Наведался я и в поместье Трекотик и на Полуэллский рудник, но вместо чаемых барышей наткнулся на сутяжничество, интриги и подвохи. Тогда я с большой помпой отправился в паши ирландские владения, где принимал дворянство с такой пышностью и таким хлебосольством, что впору бы и вице-королю; я задавал тон в Дублине (по правде говоря, в то время это был нищий, полудикий город, и мне не понятен весь этот недавний шум, все эти нарекания на Унию и проистекающие отсюда бедствия, трудно понять ирландских патриотов, которые бьют себя в грудь, превознося старый порядок); итак, я задавал тон в Дублине, но хвалиться тут особенно нечем, такая это была глухая дыра, что бы там ни говорила ирландская партия.

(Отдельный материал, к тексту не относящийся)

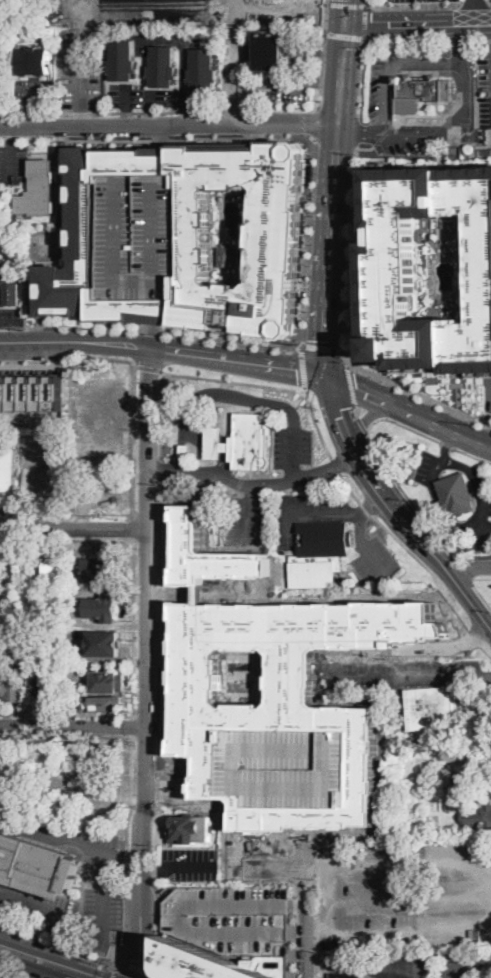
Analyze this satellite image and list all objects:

В одной из предыдущих глав я уже описал Дублин. Я говорил, что это Варшава наших широт, — заносчивая, разорившаяся, полуцивилизованная знать правила здесь полудиким населением. Я называю его полудиким не наобум. Уличная толпа в Дублине производила в те дни впечатление каких-то взлохмаченных оборванцев, не знающих употребления мыла и бритвы. Большинство общественных мест в городе считалось небезопасным после наступления темноты. Университет, общественные здания и дворцы магнатов блистали великолепием (последние в большинстве стояли недостроенными), но народ был так жалок и угнетен, что я не видел ничего подобного нигде в Европе; его религия была на полубесправном положении; его духовенство вынуждено было получать образование за границей; его аристократия не имела с ним ничего общего. Была здесь и протестантская знать, в городах заправляли жалкие, наглые протестантские корпорации, полунищая когорта мэров, олдерменов и городских чиновников; все они подписывали обращения к парламенту и представляли общественное мнение страны; но между верхними и низшими слоями народа не было ни малейшего общения и взаимопонимания. Мне, так долго жившему за границей, отчуждение между католиками и протестантами особенно бросалось в глаза, и хоть я и тверд, как скала, в своей вере, а все же мне часто приходило в голову, что дед мой исповедовал другую религию, и я никак не мог взять в толк, чем вызвано такое политическое неравенство. Соседи видели во мне опасного левеллера; особенно не прощали мне, что в замке Линдон я иной раз сажал за стол местного приходского священника. Это был дворянин, учившийся в Саламанке, лучше воспитанный, на мой взгляд, и куда более приятный собеседник, нежели его протестантский коллега, чья паства состояла человек из десяти — двенадцати; последний, правда, был сын лорда, но не шибко преуспел в грамоте и больше всего интересовался псарней и петушиными боями.
Я не стал расширять и украшать замок Линдон, как сделал это в других поместьях, и бывал в нем только наездами. Во время этих наездов я держал открытый дом и с поистине королевским радушием принимал местную знать. В мое отсутствие в замке проживали с моего разрешения тетушка Брейди с шестью незамужними дочерьми (хоть они всегда меня презирали); матушка предпочла устроиться в моем новом барриогском особняке.
Милорд Буллингдон превратился меж тем в долговязого, не в меру строптивого подростка, и я поселил его в Ирландии, поручив надзору достойного гувернера и заботам вдовы Брейди и шестерых ее дочерей: никто не возбранял ему по примеру отчима влюбиться в одну из этих пожилых дев, если не во всех скопом. Наскучив замком Линдон, молодой лорд всегда мог перебраться к моей матушке, хотя особой приязни эти двое друг к другу не питали; болея за своего внука Брайена, матушка, пожалуй, не меньше, чем я, ненавидела моего пасынка.